The USDA’s National Institute of Food and Agriculture awarded 10 universities, including Cornell, a total of $6 million April 22 to research the effects of changing climate on agriculture production and to develop strategies and solutions for farmers and ranchers to supply the nation’s food.
At Cornell, researchers in the lab of principal investigator Susan McCouch, professor of plant breeding and genetics and of plant biology, and colleagues from climate science, agricultural economics and crop physiology, will use an interdisciplinary approach to address fundamental questions to improve rice production and breeding under climate variability.
The researchers will incorporate data into a new computer model developed by Joshua Woodard, assistant professor of applied economics and management at Cornell and project co-principal investigator, to determine associations between rice genome regions related to yield, real market data and different weather parameters.
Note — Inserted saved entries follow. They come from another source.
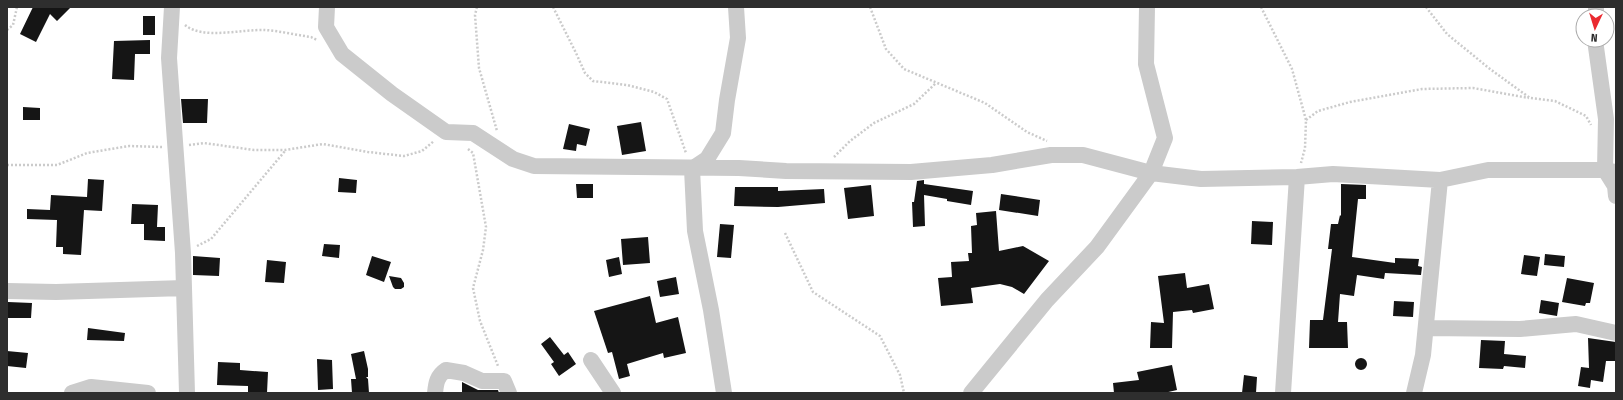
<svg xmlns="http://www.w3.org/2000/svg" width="1623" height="400" font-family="'Fira Sans Condensed',sans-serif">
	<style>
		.building { fill: #151515 }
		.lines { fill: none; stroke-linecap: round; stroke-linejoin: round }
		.path { stroke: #cbcbcb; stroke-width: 2.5; stroke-dasharray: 2 2; stroke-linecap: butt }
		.minor { stroke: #cbcbcb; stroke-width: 16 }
	</style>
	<rect width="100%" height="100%" fill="#fff"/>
	<path class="building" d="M33,7h38l-14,14 -7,-7 -14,28 -16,-8z
		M143,16h12v19h-12z
		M150,40v14h-15l-1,26 -22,-1 2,-38z
		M181,99h27l-1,24h-24z
		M23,107l17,1v12h-17z
		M641,122l5,29 -24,4 -5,-29z
		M569,124l21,5 -4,17 -9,-2 -1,7 -13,-2z
		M339,178l18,2 -1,13 -18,-1z
		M88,179l16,1 -2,31 -18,-1 -3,45 -18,-1v-7h-7l1,-27 -30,-1v-10l23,1 1,-15 36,2z
		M924,180v4l49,7 -2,14 -24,-4v-2l-23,-4 1,31 -12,1 -1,-25h2l3,-21z
		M576,184h17v14h-16z
		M1341,184l25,1v14h-8l-6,58 43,6v-5l24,1 -1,7 4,1 -1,8 -36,-2 -1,6 -27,-4 -3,21 -14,-2 -2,28h9l1,26h-39l1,-28h13l9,-71h-4l3,-25h7l2,-9 1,1z
		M871,185l3,31 -26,3 -4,-31z
		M735,187h43v4l46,-2 1,14 -47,4 -44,-1z
		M1001,194l39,6 -2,16 -39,-6z
		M132,204l26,1 -1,22h8v14l-21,-1v-16h-13z
		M996,211l3,40 24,-5 26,15 -25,33 -12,-7 -12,-3 -29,4 2,15 -32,3 -3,-28 14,-1 -1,-15 18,-1 -1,-8h4l-1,-27 6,-1 -1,-12z
		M1252,221l21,1 -1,23 -21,-1z
		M720,224l14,1 -3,33 -14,-1z
		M648,237l2,26 -27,2 -2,-26z
		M324,244l16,1 -1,13 -17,-2z
		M1545,254l20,2 -1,11 -20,-2z
		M1524,255l16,2 -3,19 -16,-2z
		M193,256l27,2 -1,18 -26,-1z
		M372,256l19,6 -7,20 -18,-7z
		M619,257l3,17 -13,3 -3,-17z
		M267,260l19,2 -2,21 -19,-1z
		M1185,273l2,15 22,-4 5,25 -21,4 -1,-3 -19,2 -1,36h-22l1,-26 13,1 -6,-47z
		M389,276l12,2 3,5v4l-3,2h-6l-2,-2z
		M676,277l3,17 -19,3 -3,-16z
		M1567,278l27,5 -4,20h-4l-1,3 -23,-4z
		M650,296l6,27 22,-6 8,36 -22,5 -1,-5 -36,11 3,12 -11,3 -7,-27 -4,1 -14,-42z
		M1541,300l18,3 -2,13 -18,-3z
		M1394,301l20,1 -1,15 -20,-1z
		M8,302l24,1 -1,15h-24z
		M88,328l37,5 -1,8 -37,-1z
		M550,337l14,18 4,-3 8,12 -17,12 -8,-12 3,-2 -13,-18z
		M1588,338l28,4v19h-10l-3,21 -12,-2 -1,8 -12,-2 3,-19 8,1z
		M1481,340l24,1 -1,13 22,2 -1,12 -21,-2 -1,3 -24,-1z
		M7,351l21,2 -2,15 -19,-2z
		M364,351l4,18v8h-2l2,2 1,14h-17l-1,-14h5l-5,-25z
		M1355 364a6 6 0 1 1 12 0a6 6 0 1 1-12 0Z
		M317,359l15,1 1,29 -15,1z
		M218,362l22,1v7l28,2 -1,21 -19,-1v-6l-31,-1z
		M1172,365l5,25 -13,3h-50l-1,-10 26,-3 -2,-8z
		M1244,375l13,2 -1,16h-14z
		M462,382l16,8h20l1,3h-37z"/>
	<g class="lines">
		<path class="path" d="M477,7l-2,8 4,53 18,63
			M553,7l23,46 9,20 8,8 34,4 27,7 13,7 19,54
			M870,7l16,42 18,20 81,34 42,29 20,9
			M1261,7l31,62 14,51 -1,28 -4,15
			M1426,7l21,27 43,35 40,29 25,3 31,15 5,9
			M185,25c18,15 57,4 80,5 15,1 31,5 46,7l6,3
			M7,30l6,-5 4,-18
			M1306,120l12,-9 32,-9 72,-13 51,-1 56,10
			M189,145l15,-2 50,7h31l38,-6 45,8 36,4 18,-5 12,-10
			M468,149l5,4 13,74 -3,23 -10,38 7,33 18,45
			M834,157l16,-16 24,-18 40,-19 22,-21
			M7,165h50l30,-12 42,-7 33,1
			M785,233l28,59 67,44 20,39 4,18
			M197,246l14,-7 74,-88"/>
		<path class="minor" d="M172,7l-3,51 14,195 4,140
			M327,7l-1,20 16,27 50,40 54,38 27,1 40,26 21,7 205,2 47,3 125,1 81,-7 59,-10h32l68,18 50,6 96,-2 36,-3 107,6 48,-10h117l11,2
			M1596,16v-9
			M1595,40l11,79 -1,51 10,16 1,10
			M7,291l49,1 128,-4
			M1426,328l94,1 56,-5 40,9
			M591,360l22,33
			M72,393l19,-6 57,6
			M435,393c1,-10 2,-17 11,-23l18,3 18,8h22l5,12
			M724,393l-13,-83 -16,-79 -3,-62 15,-10 16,-26 4,-33 11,-62 -2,-31
			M971,393l76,-93 50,-53 54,-74 14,-35 -19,-74 1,-57
			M1283,393l14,-216
			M1414,393l9,-38 17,-175"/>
	</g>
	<rect width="1623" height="400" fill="none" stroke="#2e2e2e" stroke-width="16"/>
	<g transform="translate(1595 28) rotate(184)"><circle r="19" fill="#ffffff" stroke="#ababab"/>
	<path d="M0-3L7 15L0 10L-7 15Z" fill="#ea2a30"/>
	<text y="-6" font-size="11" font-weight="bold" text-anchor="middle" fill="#2e2e2e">N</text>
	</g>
</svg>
Information of rice yields was obtained from real USDA market data over the last 40 years, which provide details of rice variety acreage per county and county-level yields.
“We have access to those [rice] varieties, and we are looking at the genetics of each variety that was planted over the last 40 years,” said Diane Wang, a graduate student in McCouch’s lab who manages the project and will use the results to inform her doctoral thesis.
These data will be combined with monthly weather station data of temperatures and precipitation in areas where the rice varieties were planted. This is the first time that real market data, as opposed to experimental data, have been used to model the relationship among genetic variation, yield and weather.
The researchers hope to gain insights on rice genes that provide resilience in the face of climate changes, which could help breeders develop new varieties.
Results from this study may have wider implications for new strategies to study the relationship between genomic signatures and climate resilience in other major cereal crops, such as maize and wheat, Wang said.
David Lobell, assistant professor of environmental earth system science at Stanford University; Anna McClung, research leader at the USDA Dale Bumpers National Rice Research Center in Stuttgart, Ark.; and Lew Ziska, USDA plant physiologist in Beltsville, Md., also serve as co-principal investigators.